Records
______
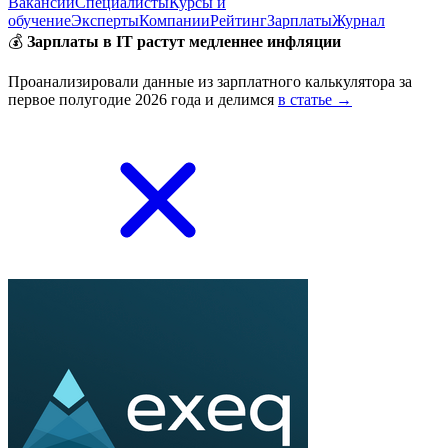
Вакансии
Специалисты
Курсы и
обучение
Эксперты
Компании
Рейтинг
Зарплаты
Журнал
💰
Зарплаты в IT растут медленнее инфляции
Проанализировали данные из зарплатного калькулятора за
первое полугодие 2026 года и делимся
в статье →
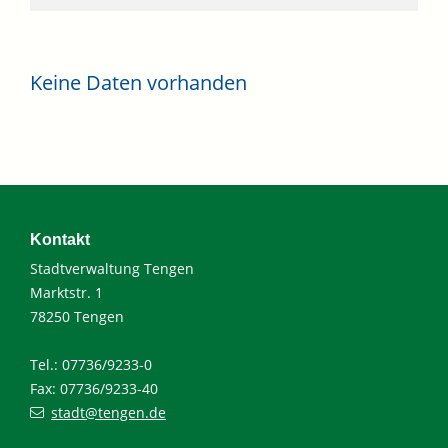
Keine Daten vorhanden
Kontakt
Stadtverwaltung Tengen
Marktstr. 1
78250 Tengen
Tel.: 07736/9233-0
Fax: 07736/9233-40
stadt@tengen.de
______
Your assignment
Write the entries out again exactly as they appear, with the pictures omitted.

The answer
Вакансии
Специалисты
Курсы и
обучение
Эксперты
Компании
Рейтинг
Зарплаты
Журнал
💰
Зарплаты в IT растут медленнее инфляции
Проанализировали данные из зарплатного калькулятора за
первое полугодие 2026 года и делимся
в статье →
Keine Daten vorhanden
Kontakt
Stadtverwaltung Tengen
Marktstr. 1
78250 Tengen
Tel.: 07736/9233-0
Fax: 07736/9233-40
stadt@tengen.de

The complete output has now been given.